Our current media ecology, in which everyone is constantly on the lookout for every incident of outrage — which then in turn gets amplified instantly across the planet via the social media megaphone — probably sharpens the edges of this conflict. We're all a bit too quick on the draw.

Temperatures have been rising for years as the Internet economy became a creator of vast fortunes, even as incomes have stagnated or even fallen for most workers. 2013 was the year in which the pot boiled over. Now we have to figure out what we're going to do next. Because the tech economy isn't going away -- its dominance is a crucial part of the ongoing narrative about economic growth and income inequality and social justice. It's not enough to just create great wealth, have an awesome IPO or debut a killer app. We need to take a harder look at what we're doing with all these tools, and whether we're all benefiting from them.

* * *

After almost a decade as an editor and a blogger primarily concerned with economic policy, I returned to covering the technology beat full-time at the beginning of 2013. And I was thrilled to do so. What was happening in my smartphone seemed a lot more interesting — and hopeful — than what was happening in Washington, D.C. After getting bogged down and disillusioned with our country's political response to the Great Recession, I was eager to cover a sector in which, increasingly, my science-fiction dreams were becoming manifest. Things worked. The potential for positive change using our new tools seemed extraordinary. I was excited, ready to resume my old role as something that more closely resembled a booster than a gadfly.

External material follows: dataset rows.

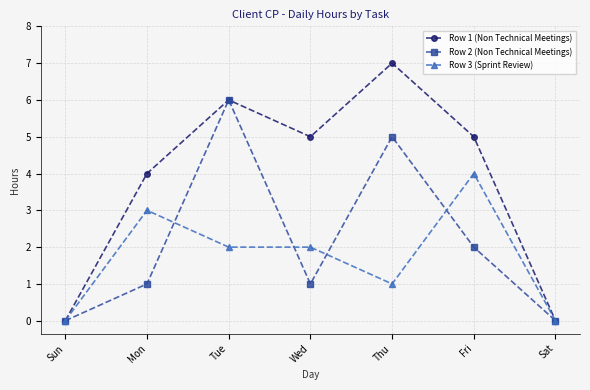

At how many categories does at least one series exceed 3?

5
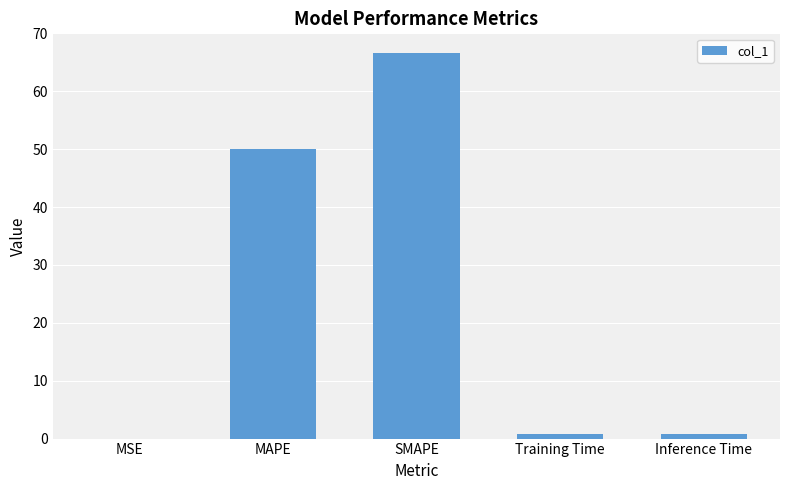

What is the change in value from MSE to MAPE?

+50.0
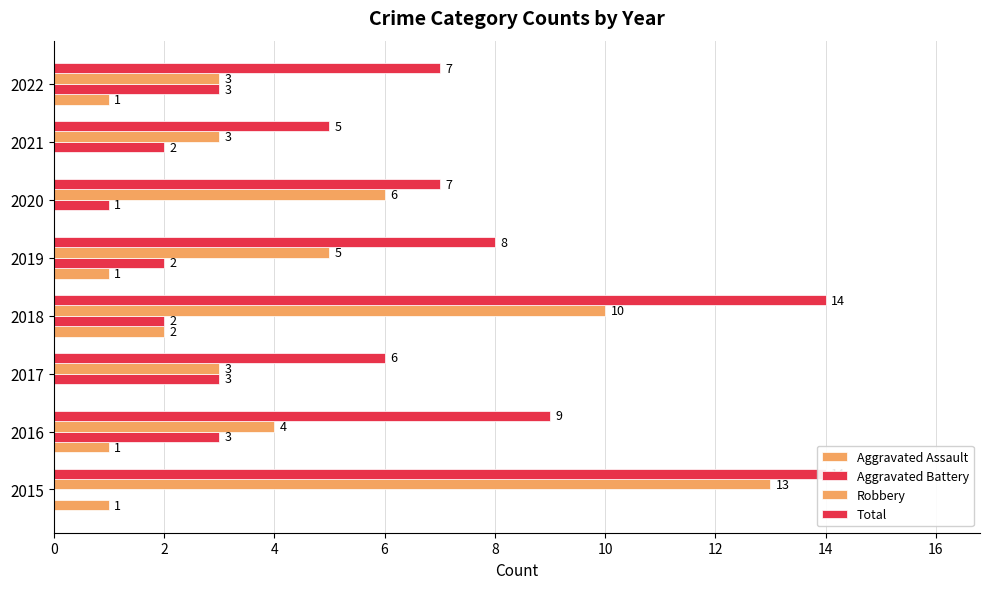

What is the value of the Robbery bar at the 7th from the left?

3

Indeed, when the writer Ellen Cushing launched a prescient broadside against the emerging values of Silicon Valley in her East Bay Express feature, "The Bacon-Wrapped Economy," I unfairly dismissed (mocked, really) the piece as insufficiently appreciative of how San Francisco has always been a gold-rush town of hucksters and hustlers. Cities change, and booms are a lot better for everyone's economic health than busts.

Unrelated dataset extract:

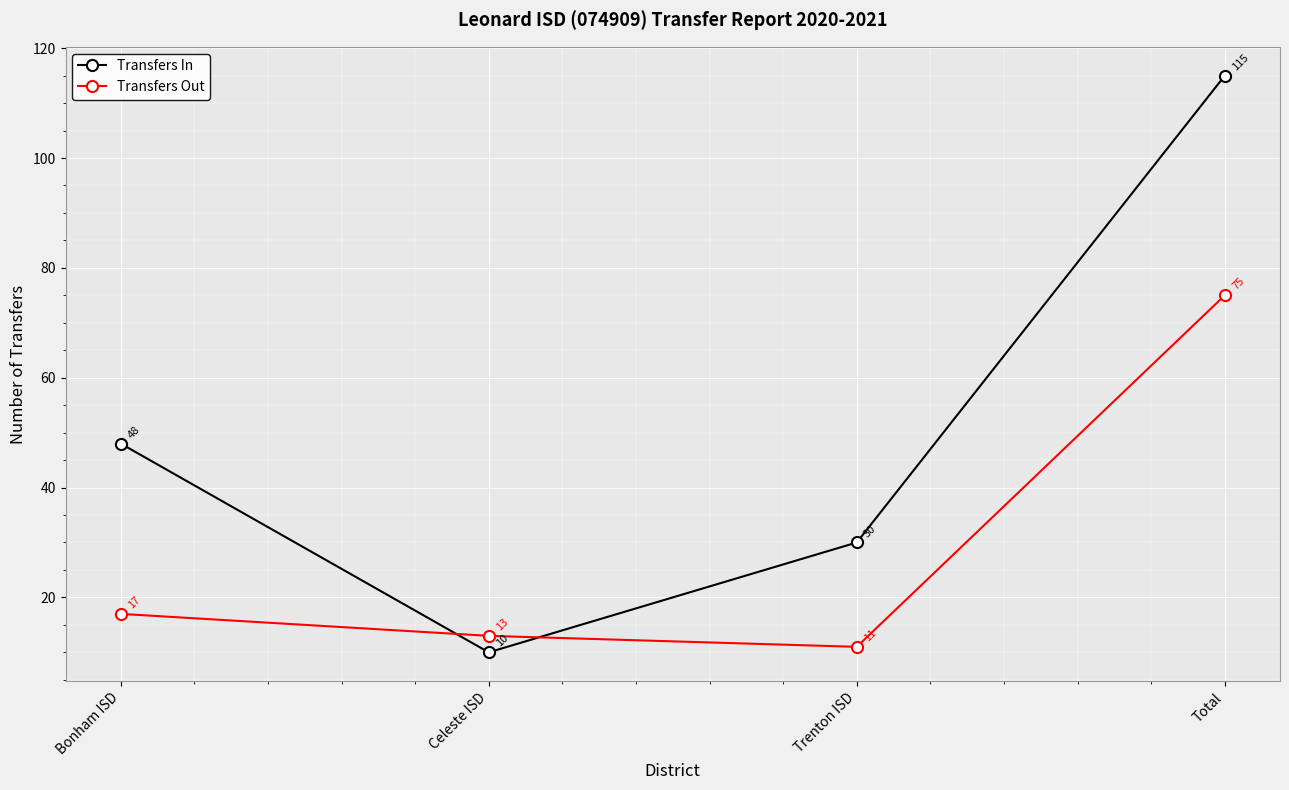

Read the Transfers In value at Celeste ISD.

10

It's fair to say that I have a more nuanced view of the current state of the tech economy than I did at the beginning of the year. But that nuance comes in a package wrapped in paradox. I find myself simultaneously joining and resisting the backlash. I see how the "sharing economy" is often just another way for businesses to reap profits by making an end-run around regulations — while at the same time offering real potential to address long-standing social problems, like healthcare and homelessness. I know that there are thousands of people who work in the tech sector who are determined to apply their skills and new technological capabilities to addressing social ills. It's not all sexist brogrammers and libertarian millionaires. (But there are plenty of those, too!) One can simultaneously appreciate how a booming tech sector brings it with a vibrant economy and a robust job-creation engine while at the same time being critical of the new political influence of Silicon Valley and how that new wealth is being distributed. Even as all our devices are increasingly used to spy on us and market to us and distract us, they are also the most powerful tools that we've ever invented to help us get the job done — whatever that job may be.

If 2013 was the year of the great tech backlash, then let's make 2014 the year in which we took a deep breath and said, "OK, what's next? How do we make this work better, for everyone?"